Stored data:
---+---

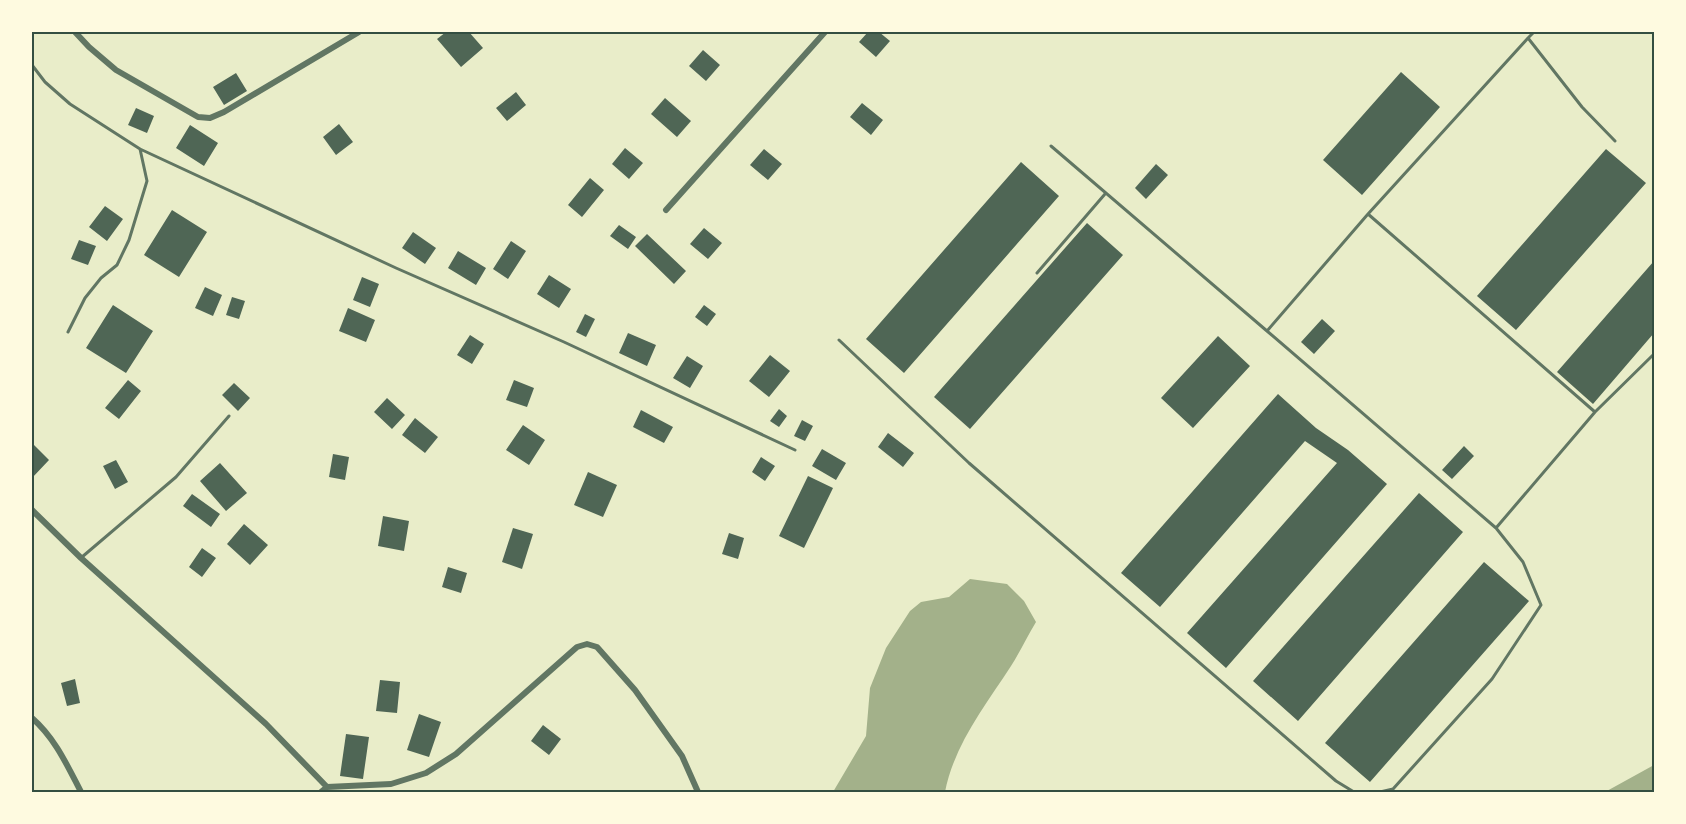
<svg xmlns="http://www.w3.org/2000/svg" width="1686" height="824" font-family="Helvetica,sans-serif">
<rect width="100%" height="100%" fill="#e9edc9"/>
<path fill="#a3b18a" d="M970,579l37,5 17,17 12,21c-9,15 -16,30 -25,44 -26,40 -57,79 -66,126h-112l33,-56 4,-48 16,-40 24,-37 11,-9 28,-5z
M1654,765v27h-49z"/>
<path fill="#4f6655" d="M446,32h23l14,16 -22,19 -24,-28z
M868,32h11l11,9 -14,16 -17,-15z
M703,50l17,15 -14,16 -17,-15z
M1401,72l39,35 -78,88 -39,-35z
M236,73l11,18 -23,14 -11,-18z
M516,92l10,13 -19,16 -11,-13z
M665,98l26,23 -14,16 -26,-23z
M862,103l21,17 -12,15 -21,-18z
M136,108l18,8 -7,17 -19,-8z
M339,124l14,18 -17,13 -13,-18z
M190,125l28,18 -14,23 -28,-18z
M625,148l18,15 -14,16 -17,-15z
M764,149l18,15 -14,16 -18,-15z
M1606,149l40,34 -130,147 -39,-34z
M1021,162l38,34 -155,177 -38,-34z
M1156,164l12,11 -22,24 -11,-11z
M590,178l14,12 -22,27 -14,-12z
M105,206l18,13 -16,22 -18,-14z
M172,210l35,22 -28,45 -35,-22z
M1087,223l36,32 -153,174 -36,-32z
M619,225l17,12 -8,12 -18,-13z
M704,228l18,15 -14,16 -18,-15z
M413,232l23,16 -11,16 -23,-16z
M647,234l39,37 -12,13 -39,-38z
M79,240l17,6 -8,19 -17,-6z
M511,241l15,10 -18,28 -15,-10z
M458,251l28,17 -10,17 -28,-17z
M1654,261v72l-61,71 -36,-32z
M549,275l22,14 -12,19 -22,-14z
M362,277l17,7 -9,23 -17,-7z
M205,287l17,8 -9,21 -18,-8z
M232,297l13,4 -6,18 -13,-4z
M113,305l40,26 -27,42 -40,-25z
M704,305l12,9 -9,12 -12,-9z
M348,308l27,12 -9,22 -27,-11z
M585,314l10,5 -9,18 -10,-5z
M1322,319l13,12 -21,23 -13,-12z
M628,333l28,12 -9,21 -28,-13z
M470,335l14,9 -12,20 -15,-9z
M1218,336l32,30 -57,62 -32,-30z
M770,355l20,16 -21,26 -20,-16z
M687,356l16,10 -13,22 -17,-10z
M128,380l13,11 -22,28 -14,-11z
M514,380l20,8 -7,19 -21,-7z
M234,383l16,15 -12,13 -16,-16z
M1278,394l38,34 32,22 39,34 -161,184 -39,-35 150,-170 -32,-22 -145,166 -39,-34z
M387,398l18,17 -13,14 -18,-17z
M779,409l8,7 -8,11 -9,-6z
M641,410l32,17 -9,16 -31,-16z
M415,418l23,19 -13,16 -23,-18z
M802,420l11,6 -8,15 -11,-5z
M523,425l22,15 -16,25 -23,-15z
M888,433l26,20 -11,14 -25,-20z
M32,443l17,17 -17,18z
M1464,446l10,10 -22,23 -10,-9z
M822,449l24,14 -10,17 -24,-14z
M333,454l16,3 -4,23 -16,-3z
M761,457l14,9 -10,15 -13,-9z
M116,460l12,22 -13,7 -12,-23z
M220,463l27,30 -21,18 -26,-30z
M588,472l29,13 -14,32 -29,-12z
M808,476l25,12 -29,60 -25,-12z
M1419,493l44,39 -165,189 -45,-40z
M192,494l28,20 -9,13 -28,-21z
M383,516l26,5 -5,30 -26,-5z
M244,524l24,21 -18,20 -23,-21z
M513,528l20,6 -11,35 -20,-7z
M729,533l15,5 -6,21 -16,-5z
M202,548l14,10 -14,19 -13,-10z
M1484,562l45,39 -159,181 -45,-39z
M448,567l19,6 -6,20 -19,-6z
M75,679l5,24 -13,3 -6,-23z
M380,680l20,2 -3,31 -21,-2z
M419,714l22,8 -12,35 -22,-7z
M543,725l18,14 -12,16 -18,-14z
M346,734l23,3 -6,42 -23,-3z"/>
<g fill="none" stroke-linecap="round" stroke-linejoin="round">
<path stroke="#617663" stroke-width="3" d="M1534,32l-6,6 54,69 33,34
M1528,38l-160,176 227,198
M32,65l13,17 25,22 70,45 256,119 168,74 231,108
M1051,146l216,185
M1368,214l-101,117 229,197 99,-116 59,-58
M1037,273l68,-79
M68,332l17,-34 16,-20 16,-13 12,-25 18,-59 -7,-32
M839,340l130,123 367,318 18,11
M82,557l94,-80 53,-61
M1380,792l13,-3 99,-110 49,-74 -18,-43 -27,-34"/>
<path stroke="#617663" stroke-width="6" d="M75,32l14,15 27,23 82,47 12,1 14,-6 135,-80
M666,210l159,-178
M32,510l49,48 185,166 61,63
M32,718c23,20 35,47 49,74
M321,792l6,-5 64,-3 35,-11 30,-19 121,-107 10,-3 10,3 38,43 47,66 16,36"/>
</g>
<rect width="1686" height="824" fill="none" stroke="#fefae0" stroke-width="66"/>
<rect x="33" y="33" width="1620" height="758" fill="none" stroke="#344e41" stroke-width="2"/>
</svg>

---+---

Among the lines above, find those carrying the word "stroke" and copy them out.

Response to this exercise:
<g fill="none" stroke-linecap="round" stroke-linejoin="round">
<path stroke="#617663" stroke-width="3" d="M1534,32l-6,6 54,69 33,34
<path stroke="#617663" stroke-width="6" d="M75,32l14,15 27,23 82,47 12,1 14,-6 135,-80
<rect width="1686" height="824" fill="none" stroke="#fefae0" stroke-width="66"/>
<rect x="33" y="33" width="1620" height="758" fill="none" stroke="#344e41" stroke-width="2"/>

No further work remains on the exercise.